Yep that’s right. Our fate as a species is left up to the Courts and the Insurance Companies. Somehow this seems fitting and yet unfair.
Last month, Farmers Insurance Co. filed nine class-action lawsuits arguing that local governments in the Chicago area are aware that climate change is leading to heavier rainfall but are failing to prepare accordingly. The suits allege that the localities did not do enough to prepare sewers and stormwater drains in the area during a two-day downpour last April.
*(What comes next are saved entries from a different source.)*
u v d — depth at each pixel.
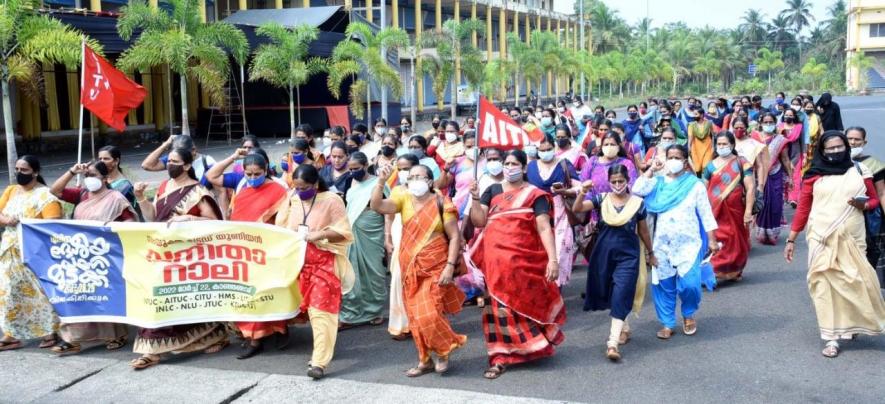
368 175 7.74
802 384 5.70
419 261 5.97
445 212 6.00
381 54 26.31
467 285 8.22
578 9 79.69
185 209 6.70
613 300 6.38
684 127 13.20
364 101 30.28
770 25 123.75
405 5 46.44
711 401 5.42
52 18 15.42
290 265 6.38
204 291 6.52
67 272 6.66
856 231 6.31
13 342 6.98
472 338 7.10
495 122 6.54
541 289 6.04
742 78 111.94
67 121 25.36
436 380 5.98
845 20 104.88
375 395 5.68
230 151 25.27
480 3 51.47
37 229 6.68
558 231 8.16
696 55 101.38
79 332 6.75
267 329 6.59
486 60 53.31
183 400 5.67
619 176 6.38
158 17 18.50
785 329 7.06
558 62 45.50
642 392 5.62
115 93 8.48
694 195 6.81
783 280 8.91
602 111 17.84
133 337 7.30
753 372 5.98
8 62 13.97
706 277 7.68
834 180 6.34
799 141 13.53
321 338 6.11
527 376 6.02
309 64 24.19
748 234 8.92
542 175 8.15
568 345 6.80
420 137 9.23
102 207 6.81
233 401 5.66
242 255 6.48
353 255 7.50
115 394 5.83
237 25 23.47
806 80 90.88
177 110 30.25
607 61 68.19
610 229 6.49
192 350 6.67
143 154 24.02
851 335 6.55
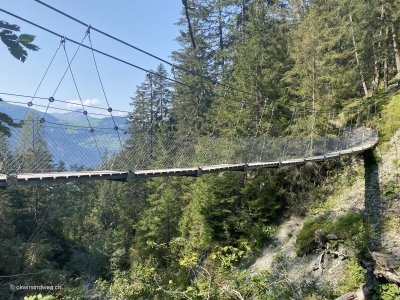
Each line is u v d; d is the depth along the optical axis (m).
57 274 13.91
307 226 12.66
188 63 24.27
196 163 7.84
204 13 28.47
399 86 17.31
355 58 18.88
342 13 20.20
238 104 17.45
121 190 26.59
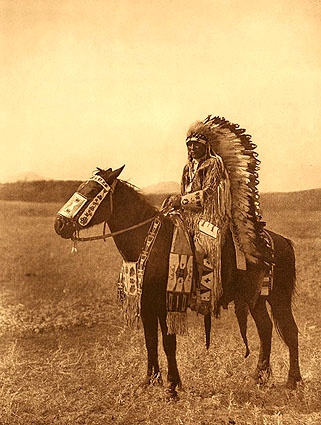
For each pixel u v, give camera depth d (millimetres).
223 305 4781
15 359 5691
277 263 4863
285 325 4875
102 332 6039
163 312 4656
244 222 4773
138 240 4684
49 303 6594
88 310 6355
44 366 5578
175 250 4617
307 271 5406
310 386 4879
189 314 5379
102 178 4691
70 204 4652
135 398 4859
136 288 4629
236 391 4879
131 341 5750
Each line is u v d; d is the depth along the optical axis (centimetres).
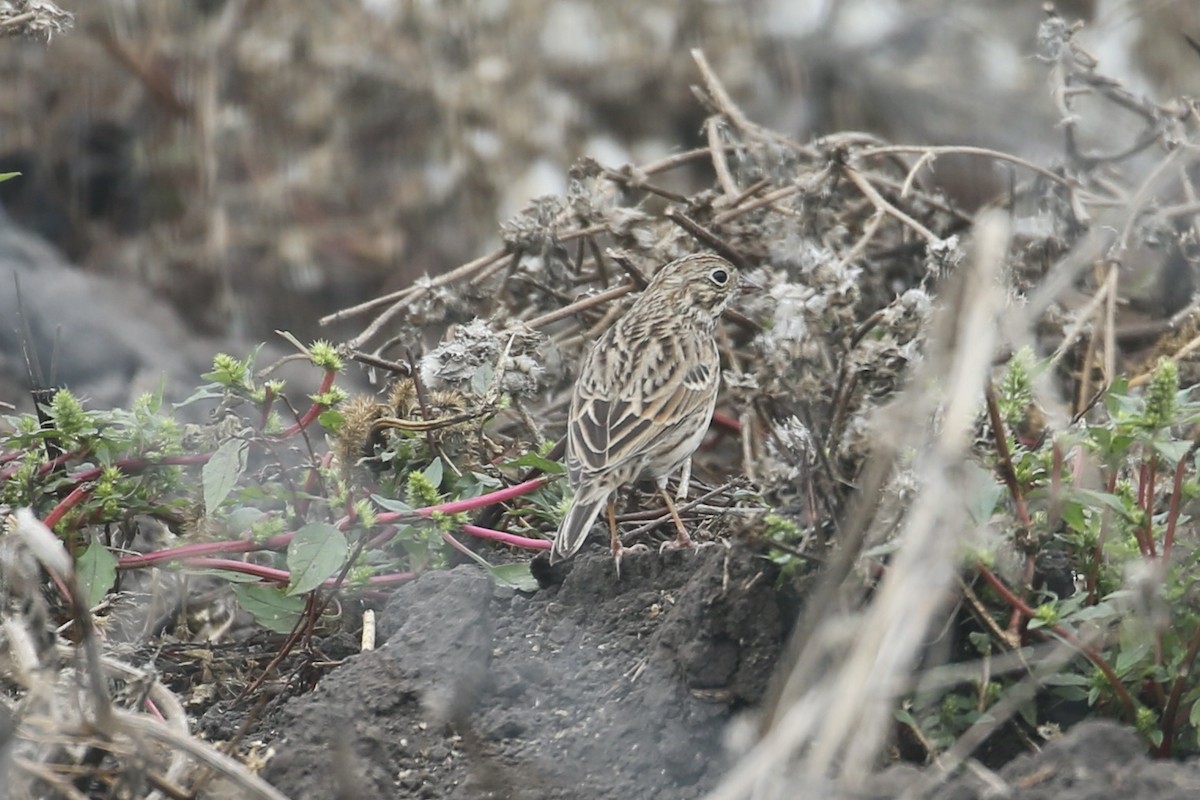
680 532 1003
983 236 682
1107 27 2108
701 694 860
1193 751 826
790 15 2388
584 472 1020
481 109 2244
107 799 805
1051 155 1652
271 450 1019
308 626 957
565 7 2339
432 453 1066
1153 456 834
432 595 936
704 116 2353
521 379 1115
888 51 2331
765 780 643
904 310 932
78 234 2123
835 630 653
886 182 1373
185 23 2198
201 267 2081
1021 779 743
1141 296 1352
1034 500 865
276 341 2058
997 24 2358
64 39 2159
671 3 2373
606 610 944
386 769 845
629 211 1338
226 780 792
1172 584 820
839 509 834
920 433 809
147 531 1159
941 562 620
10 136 2134
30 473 970
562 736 859
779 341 909
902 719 799
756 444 1248
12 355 1658
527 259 1358
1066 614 826
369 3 2280
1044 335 1273
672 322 1152
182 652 997
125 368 1705
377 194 2198
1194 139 1253
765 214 1345
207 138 2150
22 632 826
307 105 2206
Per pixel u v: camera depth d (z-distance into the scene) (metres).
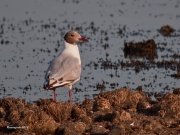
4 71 19.00
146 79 18.09
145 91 16.41
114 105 12.87
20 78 18.09
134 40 24.64
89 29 27.12
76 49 14.24
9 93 16.34
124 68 19.66
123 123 11.08
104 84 17.36
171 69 19.58
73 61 13.59
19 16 30.34
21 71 19.03
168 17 30.31
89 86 17.14
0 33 25.89
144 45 22.45
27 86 16.98
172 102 12.04
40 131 10.81
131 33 26.27
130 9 32.91
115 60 20.92
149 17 30.31
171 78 18.23
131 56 21.80
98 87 16.91
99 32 26.39
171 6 33.84
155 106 12.34
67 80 13.27
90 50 22.55
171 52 22.44
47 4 34.50
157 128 10.91
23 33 25.98
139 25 28.22
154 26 27.98
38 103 13.20
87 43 23.92
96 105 12.55
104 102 12.52
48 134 10.82
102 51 22.42
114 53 22.12
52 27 27.59
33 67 19.61
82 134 10.68
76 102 15.13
In what could foreshadow a legal reckoning of who is liable for the costs of climate change, the class actions against nearly 200 Chicago-area communities look to place responsibility on municipalities, perhaps spurring them to take a more forward-looking approach in designing and engineering for a future made different by climate change.
“Farmers is asking to be reimbursed for the claims it paid to homeowners who sometimes saw geysers of sewage ruin basement walls, floors and furniture,” reported E&E News. “The company says it also paid policyholders for lost income, the cost of evacuations and other damages related to declining property values.”
Andrew Logan, an insurance expert with Ceres, told E&E News that there is likely a longer-term agenda in mind with this latest effort, and that the company “could be positioning itself to avoid future losses nationwide from claims linked to floods, sea-level rise and even lawsuits against its corporate policyholders that emit greenhouse gases.”
While these suits are the first of their kind, Micahel Gerrard, director of the Center for Climate Change Law at Columbia Law School in New York, told Reuters that there will be more cases like them attempting to address how city and local governments should manage budgets to prepare for natural disasters that have been intensified by climate change.